* DIRECTIONS FOR THIS TASK
Copy word for word the lines of the items below, starting at the line that contains "left shoulder: (236, 137, -12)" and stopping after the line that contains "right shoulder: (397, 153, 18)". Include both of those lines and nothing else.
***** DATA FOR REVIEW
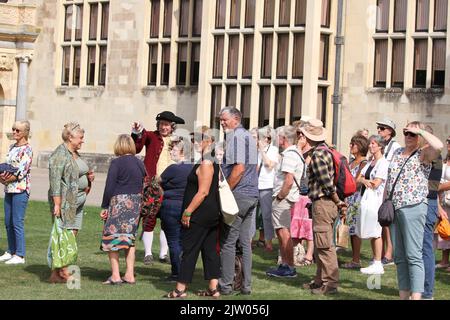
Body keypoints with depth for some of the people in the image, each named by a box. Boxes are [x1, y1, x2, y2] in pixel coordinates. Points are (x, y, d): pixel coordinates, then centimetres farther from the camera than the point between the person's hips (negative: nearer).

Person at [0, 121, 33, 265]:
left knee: (17, 223, -7)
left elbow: (21, 172, -15)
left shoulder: (27, 149, -9)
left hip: (20, 189, -8)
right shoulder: (12, 147, 15)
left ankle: (20, 255, -2)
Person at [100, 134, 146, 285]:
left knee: (111, 238, 1)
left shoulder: (116, 163, -9)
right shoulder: (139, 163, 8)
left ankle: (115, 275, -4)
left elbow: (109, 187, -11)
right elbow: (143, 185, 11)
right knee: (130, 238, 13)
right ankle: (130, 275, 11)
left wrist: (104, 207, -5)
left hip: (119, 202, -6)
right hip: (136, 202, 6)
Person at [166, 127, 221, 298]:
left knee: (189, 249, -4)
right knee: (210, 249, 10)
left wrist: (188, 212, -19)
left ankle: (180, 289, 0)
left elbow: (203, 192, -22)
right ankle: (213, 288, 11)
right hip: (213, 214, 10)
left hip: (200, 214, -10)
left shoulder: (205, 164, -16)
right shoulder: (213, 163, 15)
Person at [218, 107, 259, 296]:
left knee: (227, 241, -3)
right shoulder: (248, 136, 18)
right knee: (245, 241, 11)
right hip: (252, 195, 9)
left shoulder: (236, 137, -12)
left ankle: (225, 285, -1)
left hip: (238, 194, -9)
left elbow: (239, 168, -21)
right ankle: (246, 285, 13)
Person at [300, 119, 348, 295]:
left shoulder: (317, 155, -16)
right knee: (320, 245, 16)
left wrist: (338, 202, -9)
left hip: (322, 202, -10)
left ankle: (330, 283, -5)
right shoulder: (328, 151, 15)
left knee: (324, 245, -7)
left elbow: (326, 182, -18)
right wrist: (338, 202, 14)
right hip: (329, 203, 10)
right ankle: (320, 280, 23)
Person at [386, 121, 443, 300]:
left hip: (413, 208, -7)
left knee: (413, 256, -12)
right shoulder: (397, 153, 18)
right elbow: (389, 179, 23)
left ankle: (416, 295, -15)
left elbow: (438, 146, -25)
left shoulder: (424, 153, -2)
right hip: (395, 209, 7)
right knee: (399, 256, 10)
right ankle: (403, 295, 15)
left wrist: (420, 131, -13)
**********
* ANSWER FOR THIS EXERCISE
left shoulder: (236, 137, -12)
left ankle: (225, 285, -1)
left hip: (238, 194, -9)
left elbow: (239, 168, -21)
right ankle: (246, 285, 13)
Person at [300, 119, 348, 295]:
left shoulder: (317, 155, -16)
right knee: (320, 245, 16)
left wrist: (338, 202, -9)
left hip: (322, 202, -10)
left ankle: (330, 283, -5)
right shoulder: (328, 151, 15)
left knee: (324, 245, -7)
left elbow: (326, 182, -18)
right wrist: (338, 202, 14)
right hip: (329, 203, 10)
right ankle: (320, 280, 23)
Person at [386, 121, 443, 300]:
left hip: (413, 208, -7)
left knee: (413, 256, -12)
right shoulder: (397, 153, 18)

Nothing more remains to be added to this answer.